** What is needed **
Set down, exactly and with nothing added, the lines running from the one that holds "acme@ultrasonic-cleaningmachine.com" to the final line of the records. Pictures stay out of the copy.

(Items from a data source)
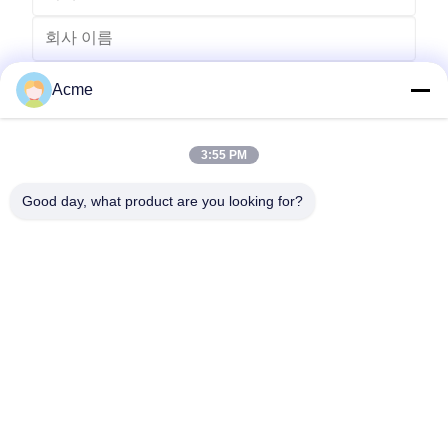
Acme
3:55 PM
Good day, what product are you looking for?
전송
0086-133-1645-0353
acme@ultrasonic-cleaningmachine.com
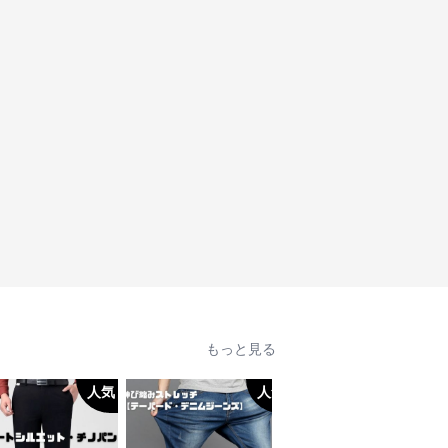
もっと見る
人気
人気
人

** Finished exercise **
acme@ultrasonic-cleaningmachine.com
もっと見る
人気
人気
人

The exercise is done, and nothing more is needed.